Target on Northeastern Colorado as “Sacrifice Zone” Is Long Standing Issue

Did you know that before the Basin Roundtables and Colorado Water Plan, there was an attempt to discuss options for meeting the growing “gap” between water supplies and demands in the Denver Metro Area? In the 1990s, then Governor Romer issued an executive order authorizing the Metropolitan Water Supply Investigation (MWSI) to research opportunities for meeting the future water needs of Colorado’s growing Front Range. Not long after the study began, there became widespread concern that Northern Colorado was being targeted as a “sacrifice zone” for Denver Metro cities without recognizing that those water supplies were needed locally for Northern Colorado. In 1996, former Northern Water General Manager Eric Wilkinson shared Northern Colorado’s concerns about water leaving our region in a comment letter recommending a significant overhaul to a study feeding the MWSI process.
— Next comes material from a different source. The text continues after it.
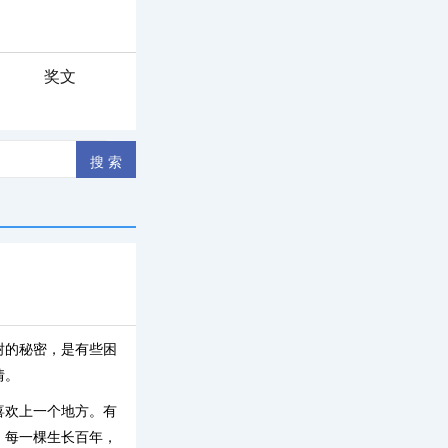
奖文
树的秘密，是有些困
情。
喜欢上一个地方。有
，每一棵生长百年，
“Northern Colorado has invested resources in developing and protecting a diversified economy that includes a significant irrigated agriculture component. These irrigated lands are not only important from an economic perspective but also provide critically important open space and wildlife habitat. The water supplies used to irrigate these lands also provides a source of drought protection for Northern Front Range municipalities and water providers. These water supplies cannot be transferred to the Metro area without causing significant adverse effects to Northern Colorado,” Wilkinson wrote.

Ag pivot watering a crop in Northern Colorado
Irrigation in Northern Colorado.

The same fundamental concerns about water departing Northeastern Colorado for the Denver Metro Area that were raised in the mid-1990s still exist today. A recent opinion piece by Northern Water General Manager Brad Wind expressed a similar sentiment.

“An essential economic building block departs when water leaves the agricultural areas of our state to meet growing municipal demands along Colorado’s Front Range,” Wind wrote. “When this happens, the options for maintaining a strong, vibrant and sustained rural community are lost forever. One need not look too far across Colorado’s territory to observe regions long-since decimated by Buy and Dry practices that have seemingly become the ‘easy button’ for water development.”

Northern Water will continue to raise awareness about long-standing concerns regarding water transfers out of our region and explore solutions for safeguarding water resources for the benefit of Northeastern Colorado.